--- RECORDS Enclosed Below ---

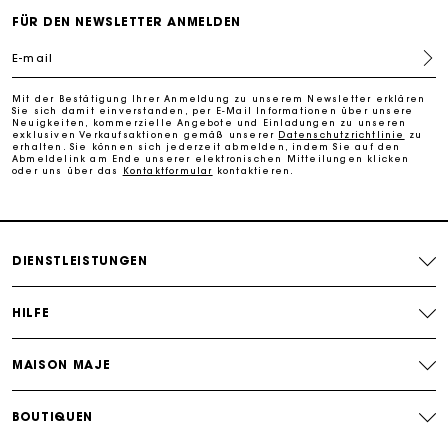
PayPal - Bezahlung nach 30 Tagen
FÜR DEN NEWSLETTER ANMELDEN
E-mail
Kostenlose Umtausch & Rücksendung
Mit der Bestätigung Ihrer Anmeldung zu unserem Newsletter erklären
Sie sich damit einverstanden, per E-Mail Informationen über unsere
Die Maje-Geschenkkarte: Die beste Möglichkeit, das
Neuigkeiten, kommerzielle Angebote und Einladungen zu unseren
exklusiven Verkaufsaktionen gemäß unserer
Datenschutzrichtlinie
zu
perfekte Geschenk zu machen
erhalten. Sie können sich jederzeit abmelden, indem Sie auf den
Abmeldelink am Ende unserer elektronischen Mitteilungen klicken
oder uns über das
Kontaktformular
kontaktieren.
DIENSTLEISTUNGEN
HILFE
MAISON MAJE
BOUTIQUEN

--- End of Enclosed RECORDS ---

Images are to be left out; everything else in the material must be written out exactly.

PayPal - Bezahlung nach 30 Tagen
FÜR DEN NEWSLETTER ANMELDEN
E-mail
Kostenlose Umtausch & Rücksendung
Mit der Bestätigung Ihrer Anmeldung zu unserem Newsletter erklären
Sie sich damit einverstanden, per E-Mail Informationen über unsere
Die Maje-Geschenkkarte: Die beste Möglichkeit, das
Neuigkeiten, kommerzielle Angebote und Einladungen zu unseren
exklusiven Verkaufsaktionen gemäß unserer
Datenschutzrichtlinie
zu
perfekte Geschenk zu machen
erhalten. Sie können sich jederzeit abmelden, indem Sie auf den
Abmeldelink am Ende unserer elektronischen Mitteilungen klicken
oder uns über das
Kontaktformular
kontaktieren.
DIENSTLEISTUNGEN
HILFE
MAISON MAJE
BOUTIQUEN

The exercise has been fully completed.